Charles Hoskinson, the founder of Cardano, has recently shared his opposition to the burning of the blockchain network’s over 1.5 billion ADA treasury tokens, valued at around $500 million.
On September 5, Hoskinson took to social media to address the issue, highlighting that the treasury assets were not simply preprinted tokens but were actually created through block production and transactions.
He argued that burning these assets would essentially be stealing from Stake Pool Operators (SPOs) and ADA holders, stating:
“The entire treasury comes from people building blocks and economic activity. You are effectively stealing from every SPO and ADA holder if you burn the treasury.”
These comments from Hoskinson have come at a time when there have been increasing calls to burn the 1.5 billion ADA tokens in the treasury following the recent implementation of decentralized governance on Cardano.

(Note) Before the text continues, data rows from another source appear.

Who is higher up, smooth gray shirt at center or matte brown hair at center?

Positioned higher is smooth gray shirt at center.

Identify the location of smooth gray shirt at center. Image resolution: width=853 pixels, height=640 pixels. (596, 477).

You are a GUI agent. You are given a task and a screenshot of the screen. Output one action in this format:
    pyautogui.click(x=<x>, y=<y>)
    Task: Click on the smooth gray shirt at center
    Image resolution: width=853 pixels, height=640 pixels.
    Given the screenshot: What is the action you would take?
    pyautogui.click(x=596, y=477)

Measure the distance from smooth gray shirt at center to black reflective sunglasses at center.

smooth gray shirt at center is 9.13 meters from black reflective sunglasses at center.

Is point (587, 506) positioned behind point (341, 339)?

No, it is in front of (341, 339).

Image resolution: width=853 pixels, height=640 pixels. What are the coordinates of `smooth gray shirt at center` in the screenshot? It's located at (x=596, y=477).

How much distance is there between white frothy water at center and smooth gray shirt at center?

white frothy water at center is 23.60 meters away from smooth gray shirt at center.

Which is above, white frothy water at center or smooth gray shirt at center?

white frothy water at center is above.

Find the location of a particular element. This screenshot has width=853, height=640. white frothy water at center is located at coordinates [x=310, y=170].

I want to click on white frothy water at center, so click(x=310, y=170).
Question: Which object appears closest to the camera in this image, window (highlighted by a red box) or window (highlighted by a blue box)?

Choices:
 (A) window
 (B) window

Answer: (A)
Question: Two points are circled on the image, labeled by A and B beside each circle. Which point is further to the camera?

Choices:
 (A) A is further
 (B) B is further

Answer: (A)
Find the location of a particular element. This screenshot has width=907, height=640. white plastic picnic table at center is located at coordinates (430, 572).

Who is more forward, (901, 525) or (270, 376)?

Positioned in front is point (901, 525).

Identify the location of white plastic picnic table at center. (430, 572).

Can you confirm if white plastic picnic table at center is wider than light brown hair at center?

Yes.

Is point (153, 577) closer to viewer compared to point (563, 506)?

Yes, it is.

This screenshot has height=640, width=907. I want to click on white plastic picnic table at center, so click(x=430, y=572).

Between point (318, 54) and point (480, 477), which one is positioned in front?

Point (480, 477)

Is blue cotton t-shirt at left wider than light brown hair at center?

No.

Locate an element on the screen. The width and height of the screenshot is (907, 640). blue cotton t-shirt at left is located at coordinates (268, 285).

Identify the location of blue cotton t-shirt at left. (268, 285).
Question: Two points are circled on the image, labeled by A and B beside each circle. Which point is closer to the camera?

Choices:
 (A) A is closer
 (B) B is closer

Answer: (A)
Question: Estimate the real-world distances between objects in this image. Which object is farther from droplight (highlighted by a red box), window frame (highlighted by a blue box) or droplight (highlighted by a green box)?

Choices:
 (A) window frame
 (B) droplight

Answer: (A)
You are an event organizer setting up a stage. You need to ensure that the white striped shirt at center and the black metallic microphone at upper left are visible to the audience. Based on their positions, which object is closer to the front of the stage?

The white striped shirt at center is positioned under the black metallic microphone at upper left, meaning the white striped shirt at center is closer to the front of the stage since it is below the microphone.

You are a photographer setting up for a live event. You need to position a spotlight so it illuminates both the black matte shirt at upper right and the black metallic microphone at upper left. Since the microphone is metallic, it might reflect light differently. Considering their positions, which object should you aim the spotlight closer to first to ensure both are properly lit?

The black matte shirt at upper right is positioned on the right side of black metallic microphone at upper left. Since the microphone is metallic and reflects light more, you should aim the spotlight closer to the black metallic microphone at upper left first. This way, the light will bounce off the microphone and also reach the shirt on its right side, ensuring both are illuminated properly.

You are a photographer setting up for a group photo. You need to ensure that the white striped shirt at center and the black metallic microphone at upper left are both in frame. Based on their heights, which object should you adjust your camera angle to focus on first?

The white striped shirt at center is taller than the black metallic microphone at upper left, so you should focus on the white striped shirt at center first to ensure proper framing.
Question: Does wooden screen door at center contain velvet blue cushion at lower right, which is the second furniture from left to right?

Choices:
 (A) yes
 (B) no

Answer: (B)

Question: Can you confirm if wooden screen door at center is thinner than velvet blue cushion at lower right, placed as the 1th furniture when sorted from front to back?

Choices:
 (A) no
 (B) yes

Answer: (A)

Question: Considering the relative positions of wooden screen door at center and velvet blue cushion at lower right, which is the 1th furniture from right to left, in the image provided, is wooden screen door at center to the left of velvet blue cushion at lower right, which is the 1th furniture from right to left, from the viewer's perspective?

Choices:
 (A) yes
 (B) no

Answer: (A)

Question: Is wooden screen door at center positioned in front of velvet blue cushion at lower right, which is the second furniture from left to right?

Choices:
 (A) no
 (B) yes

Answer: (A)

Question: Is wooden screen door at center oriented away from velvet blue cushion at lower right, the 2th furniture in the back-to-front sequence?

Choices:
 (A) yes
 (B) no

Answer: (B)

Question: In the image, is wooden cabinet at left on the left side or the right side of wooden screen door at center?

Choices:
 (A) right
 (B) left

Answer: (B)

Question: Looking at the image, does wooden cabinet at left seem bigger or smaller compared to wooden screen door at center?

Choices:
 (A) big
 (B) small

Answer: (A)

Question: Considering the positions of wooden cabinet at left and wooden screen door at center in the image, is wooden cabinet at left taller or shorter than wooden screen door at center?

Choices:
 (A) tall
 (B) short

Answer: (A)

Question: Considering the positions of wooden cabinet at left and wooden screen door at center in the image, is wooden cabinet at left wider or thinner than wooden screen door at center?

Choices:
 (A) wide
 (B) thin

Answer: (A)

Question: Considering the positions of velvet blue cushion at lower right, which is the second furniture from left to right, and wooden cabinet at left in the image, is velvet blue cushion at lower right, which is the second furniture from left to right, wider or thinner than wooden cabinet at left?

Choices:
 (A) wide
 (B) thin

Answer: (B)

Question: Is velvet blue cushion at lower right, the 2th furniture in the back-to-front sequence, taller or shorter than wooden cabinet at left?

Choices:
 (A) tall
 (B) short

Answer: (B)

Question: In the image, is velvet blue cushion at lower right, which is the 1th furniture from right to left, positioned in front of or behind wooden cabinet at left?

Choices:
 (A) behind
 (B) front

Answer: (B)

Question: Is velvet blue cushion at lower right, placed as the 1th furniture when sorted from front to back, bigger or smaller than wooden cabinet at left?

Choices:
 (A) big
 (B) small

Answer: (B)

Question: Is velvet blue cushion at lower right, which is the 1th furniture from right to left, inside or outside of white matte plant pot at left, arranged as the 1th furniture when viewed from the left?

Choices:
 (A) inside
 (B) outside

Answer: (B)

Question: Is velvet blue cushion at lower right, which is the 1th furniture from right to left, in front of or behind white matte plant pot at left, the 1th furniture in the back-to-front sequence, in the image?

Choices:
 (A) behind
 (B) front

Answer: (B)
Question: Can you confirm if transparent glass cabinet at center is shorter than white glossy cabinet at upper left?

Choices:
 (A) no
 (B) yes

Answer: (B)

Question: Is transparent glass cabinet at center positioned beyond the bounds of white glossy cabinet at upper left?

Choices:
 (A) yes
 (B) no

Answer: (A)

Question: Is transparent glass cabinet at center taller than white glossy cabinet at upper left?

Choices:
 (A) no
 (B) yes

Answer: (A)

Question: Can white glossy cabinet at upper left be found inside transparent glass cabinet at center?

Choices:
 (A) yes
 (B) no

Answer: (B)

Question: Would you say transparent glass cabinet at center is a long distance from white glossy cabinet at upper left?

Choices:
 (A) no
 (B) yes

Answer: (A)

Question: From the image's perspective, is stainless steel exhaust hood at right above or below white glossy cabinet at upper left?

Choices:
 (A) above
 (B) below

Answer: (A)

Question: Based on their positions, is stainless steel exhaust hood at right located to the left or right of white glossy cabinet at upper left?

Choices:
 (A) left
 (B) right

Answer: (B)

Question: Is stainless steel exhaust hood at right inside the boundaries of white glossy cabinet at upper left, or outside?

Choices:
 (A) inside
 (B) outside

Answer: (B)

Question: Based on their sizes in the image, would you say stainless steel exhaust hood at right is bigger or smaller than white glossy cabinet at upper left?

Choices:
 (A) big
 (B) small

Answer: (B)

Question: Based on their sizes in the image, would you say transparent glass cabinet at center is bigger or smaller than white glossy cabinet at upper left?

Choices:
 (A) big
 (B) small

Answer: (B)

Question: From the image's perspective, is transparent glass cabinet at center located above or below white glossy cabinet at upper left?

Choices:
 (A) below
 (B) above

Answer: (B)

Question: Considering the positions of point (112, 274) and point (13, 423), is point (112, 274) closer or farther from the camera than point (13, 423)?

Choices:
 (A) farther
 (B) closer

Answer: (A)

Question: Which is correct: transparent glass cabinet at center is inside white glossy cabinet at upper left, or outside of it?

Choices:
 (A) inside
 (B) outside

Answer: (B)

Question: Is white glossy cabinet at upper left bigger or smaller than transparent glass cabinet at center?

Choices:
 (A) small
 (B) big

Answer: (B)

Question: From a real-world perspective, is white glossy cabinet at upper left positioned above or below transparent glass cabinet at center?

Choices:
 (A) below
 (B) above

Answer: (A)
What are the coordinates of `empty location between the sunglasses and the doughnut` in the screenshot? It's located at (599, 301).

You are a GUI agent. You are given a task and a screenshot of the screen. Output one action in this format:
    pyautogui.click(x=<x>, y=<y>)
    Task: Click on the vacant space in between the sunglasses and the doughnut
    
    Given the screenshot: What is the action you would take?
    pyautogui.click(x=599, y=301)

Cardano recently completed the first phase of its Chang hard fork on September 1, marking a significant milestone towards achieving full self-governance. This move positioned Cardano as the first layer-1 blockchain to implement a token-based governance system.
With this progress, the Cardano community is now exploring how to make use of its new governance powers. A community member by the name of Big Pey posed a question regarding the potential burning of treasury assets, asking:
“Now that Cardano has full on-chain governance. There’s 1.5 Billion ADA in the treasury. The ADA community could vote to burn all of the ADA. Would you vote to burn all of the ADA? If not, what do you think we need to spend the funds on?”
This proposal has elicited diverse reactions from the community. While some view burning the tokens as a positive step that could significantly benefit ADA’s price, others caution against the potential negative implications of such a move.
One of the network’s decentralized representatives (DReps), Jaromír Tesař, believes that burning the assets would be a “terrible mistake.” He suggested that the funds could be put to better use in supporting Cardano’s development in various ways.
“We could launch several more Catalyst Funds, use ADA for liquidity in DeFi, accelerate the development of scalability technologies, fund the deployment of USDC and USDT on Cardano, and even invest in marketing.”
In conclusion, the debate over whether to burn the 1.5 billion ADA tokens in Cardano’s treasury continues to spark discussions within the community. Charles Hoskinson’s firm stance against burning these assets has brought attention to the potential consequences such a move could have on Stake Pool Operators and ADA holders.
As Cardano moves towards full self-governance, the community faces the challenge of responsibly utilizing its newfound governance powers. While burning the treasury assets may have its proponents, others advocate for more strategic allocation of the funds to support the network’s development and growth.
Ultimately, the decision on whether to burn the ADA tokens or allocate them to other initiatives will require careful consideration and input from the Cardano community. Whatever the outcome, it is clear that the future of Cardano’s governance and financial management will play a crucial role in shaping the network’s trajectory in the coming months and years.